TASK DIRECTIONS: Wherever the line with "mismo, el animal" sits in the listing below, transcribe from it up to and including the line with "blandingsinstruksjon", exactly, and leave the remaining lines out.
══════════
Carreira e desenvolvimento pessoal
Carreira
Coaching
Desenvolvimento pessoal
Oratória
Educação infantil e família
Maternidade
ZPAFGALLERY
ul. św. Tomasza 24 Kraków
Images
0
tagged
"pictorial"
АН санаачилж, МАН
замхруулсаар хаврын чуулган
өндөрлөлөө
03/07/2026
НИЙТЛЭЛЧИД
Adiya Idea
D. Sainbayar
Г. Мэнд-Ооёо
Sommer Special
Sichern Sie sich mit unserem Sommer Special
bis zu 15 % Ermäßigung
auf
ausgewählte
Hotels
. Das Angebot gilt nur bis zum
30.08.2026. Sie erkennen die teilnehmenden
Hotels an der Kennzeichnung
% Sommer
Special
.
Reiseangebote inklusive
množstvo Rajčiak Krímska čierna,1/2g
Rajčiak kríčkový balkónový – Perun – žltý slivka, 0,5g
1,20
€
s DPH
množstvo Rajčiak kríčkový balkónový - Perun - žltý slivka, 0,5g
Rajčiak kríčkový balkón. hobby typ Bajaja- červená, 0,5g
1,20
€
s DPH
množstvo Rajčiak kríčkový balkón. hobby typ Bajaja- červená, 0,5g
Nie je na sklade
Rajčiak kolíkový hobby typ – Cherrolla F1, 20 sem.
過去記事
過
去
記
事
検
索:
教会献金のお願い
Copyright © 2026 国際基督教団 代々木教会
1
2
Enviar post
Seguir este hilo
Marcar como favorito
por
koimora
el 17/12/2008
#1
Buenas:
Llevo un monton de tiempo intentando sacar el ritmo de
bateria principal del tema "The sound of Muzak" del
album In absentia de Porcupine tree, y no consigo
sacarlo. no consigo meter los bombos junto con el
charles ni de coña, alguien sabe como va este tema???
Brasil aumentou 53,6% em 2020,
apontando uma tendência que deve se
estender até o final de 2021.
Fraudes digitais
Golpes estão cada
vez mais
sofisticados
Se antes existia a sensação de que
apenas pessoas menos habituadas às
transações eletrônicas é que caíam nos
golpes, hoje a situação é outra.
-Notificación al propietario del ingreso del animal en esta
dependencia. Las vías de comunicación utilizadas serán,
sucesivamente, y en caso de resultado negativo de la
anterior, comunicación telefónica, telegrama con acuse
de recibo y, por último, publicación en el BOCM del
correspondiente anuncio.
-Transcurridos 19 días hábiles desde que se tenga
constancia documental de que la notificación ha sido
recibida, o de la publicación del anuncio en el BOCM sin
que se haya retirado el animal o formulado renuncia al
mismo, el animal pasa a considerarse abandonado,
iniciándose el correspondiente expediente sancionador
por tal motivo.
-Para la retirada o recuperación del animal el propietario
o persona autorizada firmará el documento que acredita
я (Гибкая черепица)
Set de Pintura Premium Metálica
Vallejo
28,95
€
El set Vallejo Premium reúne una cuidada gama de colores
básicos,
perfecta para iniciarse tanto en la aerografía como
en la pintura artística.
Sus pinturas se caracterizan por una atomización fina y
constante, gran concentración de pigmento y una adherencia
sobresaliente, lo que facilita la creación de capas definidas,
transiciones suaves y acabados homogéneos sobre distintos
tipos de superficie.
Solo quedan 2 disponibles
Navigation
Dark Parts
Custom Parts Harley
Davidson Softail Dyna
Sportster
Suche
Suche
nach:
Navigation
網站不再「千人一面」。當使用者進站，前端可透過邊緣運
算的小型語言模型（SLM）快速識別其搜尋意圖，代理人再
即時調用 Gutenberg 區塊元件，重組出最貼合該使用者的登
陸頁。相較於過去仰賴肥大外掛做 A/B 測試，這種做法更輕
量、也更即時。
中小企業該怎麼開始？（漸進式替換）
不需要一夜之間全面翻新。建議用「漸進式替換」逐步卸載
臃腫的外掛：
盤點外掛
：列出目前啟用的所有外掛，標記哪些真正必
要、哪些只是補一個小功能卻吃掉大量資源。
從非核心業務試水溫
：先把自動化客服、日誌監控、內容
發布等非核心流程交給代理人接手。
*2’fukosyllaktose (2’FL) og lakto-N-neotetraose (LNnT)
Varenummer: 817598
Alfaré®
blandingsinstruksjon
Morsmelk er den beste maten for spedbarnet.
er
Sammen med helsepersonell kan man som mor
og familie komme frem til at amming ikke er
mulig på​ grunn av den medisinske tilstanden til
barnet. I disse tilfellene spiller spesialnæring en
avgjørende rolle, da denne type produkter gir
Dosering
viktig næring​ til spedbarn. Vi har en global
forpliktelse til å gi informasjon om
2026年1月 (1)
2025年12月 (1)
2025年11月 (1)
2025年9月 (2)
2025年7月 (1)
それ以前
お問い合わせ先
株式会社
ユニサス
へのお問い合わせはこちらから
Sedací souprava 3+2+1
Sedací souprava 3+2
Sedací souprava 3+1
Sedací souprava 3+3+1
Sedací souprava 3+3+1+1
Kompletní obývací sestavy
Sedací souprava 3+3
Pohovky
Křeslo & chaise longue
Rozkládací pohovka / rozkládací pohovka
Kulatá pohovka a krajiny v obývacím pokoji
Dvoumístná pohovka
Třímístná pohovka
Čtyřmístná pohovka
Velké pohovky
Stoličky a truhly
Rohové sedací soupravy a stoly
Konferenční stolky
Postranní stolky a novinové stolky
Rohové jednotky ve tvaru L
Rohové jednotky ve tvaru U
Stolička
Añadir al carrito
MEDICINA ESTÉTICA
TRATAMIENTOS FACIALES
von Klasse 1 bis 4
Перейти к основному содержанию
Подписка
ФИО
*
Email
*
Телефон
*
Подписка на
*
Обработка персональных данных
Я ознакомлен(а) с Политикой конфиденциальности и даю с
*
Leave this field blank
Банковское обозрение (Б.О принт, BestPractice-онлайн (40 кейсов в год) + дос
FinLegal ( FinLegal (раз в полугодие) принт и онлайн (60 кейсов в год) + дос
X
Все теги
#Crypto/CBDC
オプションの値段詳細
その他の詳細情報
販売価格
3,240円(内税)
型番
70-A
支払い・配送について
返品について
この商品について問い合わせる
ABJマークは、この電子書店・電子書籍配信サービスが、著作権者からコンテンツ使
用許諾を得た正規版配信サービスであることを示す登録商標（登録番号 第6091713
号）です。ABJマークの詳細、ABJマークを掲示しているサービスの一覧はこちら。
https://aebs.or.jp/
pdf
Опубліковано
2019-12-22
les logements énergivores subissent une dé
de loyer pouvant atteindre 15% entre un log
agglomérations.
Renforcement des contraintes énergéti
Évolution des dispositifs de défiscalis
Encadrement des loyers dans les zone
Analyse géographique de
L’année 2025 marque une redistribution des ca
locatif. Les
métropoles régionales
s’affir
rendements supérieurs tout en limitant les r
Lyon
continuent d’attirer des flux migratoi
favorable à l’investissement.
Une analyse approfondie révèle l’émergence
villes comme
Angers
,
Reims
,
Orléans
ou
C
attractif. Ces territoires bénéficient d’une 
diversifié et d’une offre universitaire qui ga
══════════
SOLUTION TO THIS EXERCISE:
mismo, el animal pasa a considerarse abandonado,
iniciándose el correspondiente expediente sancionador
por tal motivo.
-Para la retirada o recuperación del animal el propietario
o persona autorizada firmará el documento que acredita
я (Гибкая черепица)
Set de Pintura Premium Metálica
Vallejo
28,95
€
El set Vallejo Premium reúne una cuidada gama de colores
básicos,
perfecta para iniciarse tanto en la aerografía como
en la pintura artística.
Sus pinturas se caracterizan por una atomización fina y
constante, gran concentración de pigmento y una adherencia
sobresaliente, lo que facilita la creación de capas definidas,
transiciones suaves y acabados homogéneos sobre distintos
tipos de superficie.
Solo quedan 2 disponibles
Navigation
Dark Parts
Custom Parts Harley
Davidson Softail Dyna
Sportster
Suche
Suche
nach:
Navigation
網站不再「千人一面」。當使用者進站，前端可透過邊緣運
算的小型語言模型（SLM）快速識別其搜尋意圖，代理人再
即時調用 Gutenberg 區塊元件，重組出最貼合該使用者的登
陸頁。相較於過去仰賴肥大外掛做 A/B 測試，這種做法更輕
量、也更即時。
中小企業該怎麼開始？（漸進式替換）
不需要一夜之間全面翻新。建議用「漸進式替換」逐步卸載
臃腫的外掛：
盤點外掛
：列出目前啟用的所有外掛，標記哪些真正必
要、哪些只是補一個小功能卻吃掉大量資源。
從非核心業務試水溫
：先把自動化客服、日誌監控、內容
發布等非核心流程交給代理人接手。
*2’fukosyllaktose (2’FL) og lakto-N-neotetraose (LNnT)
Varenummer: 817598
Alfaré®
blandingsinstruksjon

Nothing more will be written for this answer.